Advances in technology now mean there is a host of options for innovative plastic surgeons and clinics, such as micro-surgery, leaving minimal or no visible scarring; computer-assisted imaging that improves accuracy and efficiency4, and 3D printing that allows patients to see a model of the results their procedure will achieve5. 3D printing is also being used in reconstructive procedures allowing pioneering surgery to create replica body parts6.
Plastic surgery is still a relatively small specialty, but the number of consultant posts has doubled in the last 20 years7, and there are now more than 1,000 plastic surgery clinics in the UK3. As the market continues to grow, clinics need to remain competitive and this means offering the very latest techniques and using state-of-the-art technology.

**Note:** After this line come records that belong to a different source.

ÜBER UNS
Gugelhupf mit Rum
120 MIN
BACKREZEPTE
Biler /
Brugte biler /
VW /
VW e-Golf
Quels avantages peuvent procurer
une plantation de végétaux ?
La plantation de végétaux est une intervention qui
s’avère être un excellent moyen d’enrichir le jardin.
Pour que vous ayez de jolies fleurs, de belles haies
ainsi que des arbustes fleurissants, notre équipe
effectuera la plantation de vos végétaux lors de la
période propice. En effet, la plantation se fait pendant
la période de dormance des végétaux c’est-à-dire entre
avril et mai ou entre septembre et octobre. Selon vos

It can, however, be difficult for some clinic owners to finance growth and investment in surgical resources. Keeping pace with technological advancements requires considerable capital expenditure, which clinics may struggle to achieve. Against this background, acquiring the latest plastic surgery technology may seem out of reach for many providers. In many instances, the plastic surgery sector is caught in a predicament where budget limitations are hampering the ability to make essential investments that play a key role in increasing the range, productivity, and efficiency of services. To this end, asset financing techniques, such as leasing, are emerging as an increasingly popular, cost-effective investment-enabler.

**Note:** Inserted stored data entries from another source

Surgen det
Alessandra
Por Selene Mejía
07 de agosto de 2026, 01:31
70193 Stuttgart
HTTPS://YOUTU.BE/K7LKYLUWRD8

Such financing techniques spread the cost of the equipment over an agreed financing period, with regular finance payments arranged to align with the expected efficiency gains and income streams enabled by the use of the latest technology. This removes the need for a large initial capital outlay and enables immediate access to up-to-date equipment despite tight budgets. Plastic surgery clinics can thereby deploy precious funds in other areas, for example, to improve service quality, such as staff development and marketing. Financing arrangements can potentially also cover other costs such as equipment installation, as well as introduce the flexibility of future technology upgrades in line with technological developments.
Tailored, all-encompassing financing packages tend to be offered by specialist healthcare financiers who have an in-depth understanding of production technology and its applications. They understand the profound impact up-to-date technology can bring to the daily operation and can expertly evaluate any associated risks. They are, therefore, more capable of creating customised financing packages that fit the specific requirements of a plastic surgery establishment — for instance, flexing the financing period to suit the organisation’s cash flow. This contrasts with the standard financing terms usually available from generalist financiers who often lack a thorough understanding of the plastic surgery sector as well as technical expertise.
As the plastic surgery sector grows and becomes crowded, clinics need to find new ways to stay competitive and meet the needs of their customers by embracing all that new technology has to offer. Alternative financing is an increasingly popular way for clinics to invest in the latest technology to grow their business and offer their customers the results they want.